A negative externality occurs when you do something that imposes costs on another person without reimbursing that person for the harm that you’ve done to them. So let’s say that you play the radio really loud at night and it makes it hard for your next-door neighbor to study for his or her exam the next morning and so then they get a bad grade. You’ve imposed costs on that person by your actions and so it’s not just people that can create negative externalities we could also have companies do that with things like pollution. So let’s say that I happen to live near a lead smelting company and so they smelt lead and the tailings from the lead can create pollution that contaminates the soil and it can also contaminate water. Let’s say that there is a river nearby and I live there and I like to go fishing in that river but because of the lead smelting process it ends up killing some of the fish and so I can catch fewer fish because of this lead smelting process. So it’s basically imposing a cost on me. Also, it could be health costs and so forth but the bottom line is that the lead smelter is taking an action, it’s producing some goods that are creating a cost for me but I’m not being reimbursed and I’m not being consulted or anything like that.
So I want to graph this out for you to see basically how this would work in a free market. How a negative externality would occur and what it would look like. So let’s say we’ve got the price of smelting lead and then we have the quantity of lead to be smelted. So we have our downward sloping demand curve and the demand is also the marginal social benefit so you can think of that as the marginal social benefit and you might think it what is the social benefits of the smelting lead. Well, we used that in batteries and stuff like that so there is some benefit to smelting lead and so from a social standpoint we can look at our marginal social benefit. Then we can also look at the marginal social cost. The optimal amount of lead that should be smelted from the standpoint of society is going to occur where the marginal social benefit is equal to the marginal social cost so that’s going to be right here in point E1.

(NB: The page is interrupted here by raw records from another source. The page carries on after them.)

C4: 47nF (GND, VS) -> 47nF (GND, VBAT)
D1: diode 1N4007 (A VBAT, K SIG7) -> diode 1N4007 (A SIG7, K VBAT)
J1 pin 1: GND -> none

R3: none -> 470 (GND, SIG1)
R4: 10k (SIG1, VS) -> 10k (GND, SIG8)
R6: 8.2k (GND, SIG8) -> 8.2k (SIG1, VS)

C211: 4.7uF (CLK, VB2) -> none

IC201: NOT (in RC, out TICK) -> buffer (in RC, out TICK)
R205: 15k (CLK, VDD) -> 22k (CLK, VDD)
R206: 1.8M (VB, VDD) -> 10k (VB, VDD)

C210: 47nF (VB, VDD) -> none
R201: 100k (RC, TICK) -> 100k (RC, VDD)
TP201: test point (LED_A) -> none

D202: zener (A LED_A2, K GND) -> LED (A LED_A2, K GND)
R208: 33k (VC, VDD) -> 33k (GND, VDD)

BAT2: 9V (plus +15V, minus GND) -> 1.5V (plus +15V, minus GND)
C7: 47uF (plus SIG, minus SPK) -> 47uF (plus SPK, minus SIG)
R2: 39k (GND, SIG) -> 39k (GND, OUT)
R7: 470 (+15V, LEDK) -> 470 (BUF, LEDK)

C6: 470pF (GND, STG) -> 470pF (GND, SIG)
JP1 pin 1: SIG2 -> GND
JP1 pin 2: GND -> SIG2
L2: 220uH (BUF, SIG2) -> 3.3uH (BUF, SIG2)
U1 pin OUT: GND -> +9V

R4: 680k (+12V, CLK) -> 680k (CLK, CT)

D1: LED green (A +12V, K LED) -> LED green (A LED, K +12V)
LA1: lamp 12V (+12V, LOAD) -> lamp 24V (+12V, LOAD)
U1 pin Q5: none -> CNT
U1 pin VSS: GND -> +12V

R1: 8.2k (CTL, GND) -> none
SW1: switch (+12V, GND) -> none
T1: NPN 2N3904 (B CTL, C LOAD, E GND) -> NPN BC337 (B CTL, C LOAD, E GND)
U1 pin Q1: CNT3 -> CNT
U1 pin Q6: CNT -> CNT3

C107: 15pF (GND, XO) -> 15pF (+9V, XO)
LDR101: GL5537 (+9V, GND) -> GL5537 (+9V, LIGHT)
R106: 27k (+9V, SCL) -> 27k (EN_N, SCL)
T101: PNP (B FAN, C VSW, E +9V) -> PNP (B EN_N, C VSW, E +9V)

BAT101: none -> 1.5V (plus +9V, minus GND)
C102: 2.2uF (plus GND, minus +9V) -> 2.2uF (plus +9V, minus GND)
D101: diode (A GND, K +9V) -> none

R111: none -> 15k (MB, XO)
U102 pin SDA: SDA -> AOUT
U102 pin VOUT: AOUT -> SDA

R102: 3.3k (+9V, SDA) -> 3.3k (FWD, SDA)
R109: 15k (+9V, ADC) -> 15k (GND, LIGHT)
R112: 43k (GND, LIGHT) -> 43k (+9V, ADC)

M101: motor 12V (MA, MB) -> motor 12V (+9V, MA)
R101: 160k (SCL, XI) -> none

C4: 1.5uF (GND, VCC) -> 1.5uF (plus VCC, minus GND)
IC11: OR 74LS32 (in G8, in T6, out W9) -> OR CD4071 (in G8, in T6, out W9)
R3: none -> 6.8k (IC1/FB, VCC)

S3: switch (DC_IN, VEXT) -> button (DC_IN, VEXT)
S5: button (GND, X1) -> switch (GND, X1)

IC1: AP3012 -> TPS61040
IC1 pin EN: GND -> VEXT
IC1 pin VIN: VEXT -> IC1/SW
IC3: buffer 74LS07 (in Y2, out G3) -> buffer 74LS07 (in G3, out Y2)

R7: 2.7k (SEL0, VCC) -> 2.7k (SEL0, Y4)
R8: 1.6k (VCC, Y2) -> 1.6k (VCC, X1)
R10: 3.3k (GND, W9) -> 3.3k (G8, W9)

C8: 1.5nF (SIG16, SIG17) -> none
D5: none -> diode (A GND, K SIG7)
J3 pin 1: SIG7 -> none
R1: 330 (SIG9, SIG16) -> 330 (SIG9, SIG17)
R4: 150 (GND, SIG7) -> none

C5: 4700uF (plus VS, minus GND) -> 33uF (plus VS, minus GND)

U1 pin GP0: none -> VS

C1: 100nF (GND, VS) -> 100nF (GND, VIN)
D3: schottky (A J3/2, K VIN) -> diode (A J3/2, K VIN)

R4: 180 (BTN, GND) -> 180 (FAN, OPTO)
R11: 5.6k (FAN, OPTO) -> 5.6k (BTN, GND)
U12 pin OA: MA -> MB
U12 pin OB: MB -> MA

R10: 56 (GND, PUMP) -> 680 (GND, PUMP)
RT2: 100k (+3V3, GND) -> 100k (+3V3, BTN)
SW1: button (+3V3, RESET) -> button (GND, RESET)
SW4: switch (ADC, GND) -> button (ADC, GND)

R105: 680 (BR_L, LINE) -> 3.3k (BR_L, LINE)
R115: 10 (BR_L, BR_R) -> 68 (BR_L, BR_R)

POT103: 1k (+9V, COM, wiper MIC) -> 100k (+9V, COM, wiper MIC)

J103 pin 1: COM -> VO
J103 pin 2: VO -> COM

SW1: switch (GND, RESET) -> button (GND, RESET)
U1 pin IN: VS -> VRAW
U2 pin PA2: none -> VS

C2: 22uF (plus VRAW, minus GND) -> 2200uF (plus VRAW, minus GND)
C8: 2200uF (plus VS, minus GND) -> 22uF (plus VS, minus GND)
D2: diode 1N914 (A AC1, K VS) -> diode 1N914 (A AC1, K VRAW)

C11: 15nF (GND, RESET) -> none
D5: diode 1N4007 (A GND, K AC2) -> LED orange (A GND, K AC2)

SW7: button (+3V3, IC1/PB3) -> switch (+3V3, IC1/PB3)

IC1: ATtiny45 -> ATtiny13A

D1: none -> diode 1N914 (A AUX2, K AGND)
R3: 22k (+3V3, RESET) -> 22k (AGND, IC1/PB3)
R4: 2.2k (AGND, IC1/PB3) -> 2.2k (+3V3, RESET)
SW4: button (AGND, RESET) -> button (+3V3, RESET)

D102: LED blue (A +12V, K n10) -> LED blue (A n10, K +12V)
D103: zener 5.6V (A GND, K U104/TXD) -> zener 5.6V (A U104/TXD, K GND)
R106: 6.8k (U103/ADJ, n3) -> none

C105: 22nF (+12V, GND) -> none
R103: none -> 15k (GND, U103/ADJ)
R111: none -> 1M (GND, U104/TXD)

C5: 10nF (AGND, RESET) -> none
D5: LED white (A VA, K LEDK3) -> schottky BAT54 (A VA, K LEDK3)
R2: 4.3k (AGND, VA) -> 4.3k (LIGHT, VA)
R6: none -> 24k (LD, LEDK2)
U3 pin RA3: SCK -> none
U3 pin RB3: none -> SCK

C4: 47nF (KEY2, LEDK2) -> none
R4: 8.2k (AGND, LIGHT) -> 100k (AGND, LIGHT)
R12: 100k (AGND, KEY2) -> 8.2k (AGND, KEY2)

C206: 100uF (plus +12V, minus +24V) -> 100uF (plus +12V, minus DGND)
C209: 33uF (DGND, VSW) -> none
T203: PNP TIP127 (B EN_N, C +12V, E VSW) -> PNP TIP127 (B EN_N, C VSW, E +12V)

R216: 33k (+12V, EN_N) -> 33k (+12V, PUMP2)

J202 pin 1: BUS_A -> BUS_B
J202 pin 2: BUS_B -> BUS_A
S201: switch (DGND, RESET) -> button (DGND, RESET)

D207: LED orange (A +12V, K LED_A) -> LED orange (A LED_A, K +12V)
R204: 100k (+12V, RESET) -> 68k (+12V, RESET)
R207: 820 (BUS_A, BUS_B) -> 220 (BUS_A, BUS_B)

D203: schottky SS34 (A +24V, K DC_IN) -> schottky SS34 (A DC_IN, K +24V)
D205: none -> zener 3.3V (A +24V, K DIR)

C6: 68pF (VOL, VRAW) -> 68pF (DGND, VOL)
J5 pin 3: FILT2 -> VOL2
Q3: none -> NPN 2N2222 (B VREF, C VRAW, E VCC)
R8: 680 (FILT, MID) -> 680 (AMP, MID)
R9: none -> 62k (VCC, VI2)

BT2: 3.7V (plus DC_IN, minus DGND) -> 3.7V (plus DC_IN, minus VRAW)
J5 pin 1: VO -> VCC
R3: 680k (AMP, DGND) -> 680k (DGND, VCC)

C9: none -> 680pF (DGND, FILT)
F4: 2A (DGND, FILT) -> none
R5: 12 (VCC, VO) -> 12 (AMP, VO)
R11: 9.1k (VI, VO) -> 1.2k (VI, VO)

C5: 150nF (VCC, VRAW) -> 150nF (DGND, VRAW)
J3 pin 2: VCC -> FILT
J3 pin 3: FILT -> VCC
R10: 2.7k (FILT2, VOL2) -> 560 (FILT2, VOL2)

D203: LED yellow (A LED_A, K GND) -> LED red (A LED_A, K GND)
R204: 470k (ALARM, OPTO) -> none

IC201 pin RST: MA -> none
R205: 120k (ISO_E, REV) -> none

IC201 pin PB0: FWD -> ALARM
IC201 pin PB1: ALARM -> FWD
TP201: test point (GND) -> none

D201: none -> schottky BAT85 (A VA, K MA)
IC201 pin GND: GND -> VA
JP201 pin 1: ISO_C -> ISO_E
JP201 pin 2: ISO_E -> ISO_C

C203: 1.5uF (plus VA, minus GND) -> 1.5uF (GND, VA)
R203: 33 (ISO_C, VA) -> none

That’s going to be our optimal quantity of lead from a social standpoint so we’ll call it the socially efficient or socially optimal amount of lead and let’s say that that’s 100,000 tons of lead that are smelted and that is optimal. Now here is the nature of the externality for the lead smelting company their cost is lower than the marginal social cost because they only consider here’s their marginal private cost and by private cost I mean the cost to the smelter itself. So that company itself they’re not thinking necessarily about what’s happening to me with the fish I catch or things like that. They’re just looking at, for their firm what is the marginal cost of their firm of smelting an additional ton of lead and so their marginal private cost is lower than the social cost and the reason is that the social cost includes two things, it includes the private cost the cost to the lead smelting company + the external cost that’s the cost to other people in society aside from the smelting company. So it’s those two things but the marginal private cost does not include the external costs.
What does that mean? That means that in a free market the amount of lead that is actually going to be smelted is going to be at point Q, it’s going to be some amount larger, let’s just say that it’s 130,000 tons and the reason is that when the lead smelting company is making the decision of how much lead should we smelt? They’re going to look at their private costs (The costs to them) the marginal cost of smelting an additional ton and they’re gonna go where the marginal private costs equal to their benefit, that’s the amount that they’re gonna smelt. So this is going to be the equilibrium. This is the amount produced by the free market the amount of lead that’s going to be smelted. Now you see that this is higher, the amount that is produced by the free market. We can see that the amount produced by the free market is actually higher. So basically from a social standpoint, there’s a lot more lead that’s being smelted than what is optimal and from the social standpoint, we’re considering all the costs and benefits to everybody not just for that particular firm and so we’re smelting too much lead.
The reason is that this smelting company they’re making the decision of whether to do this, they are not considering the cost imposed on people like me are you. They’re thinking about their own private costs, their own marginal cost. Now that is going to cause them to produce a quantity of lead that is higher than what would be socially efficient. So this is a market failure this is a negative externality here and there are several ways to address that and one is with the Pigovian tax this is a corrective tax there’s also you could have marketable permits or cap and trade you’ve probably heard of and then also there’s the thing called Coasian bargaining that we’ll talk about in some of the articles to come.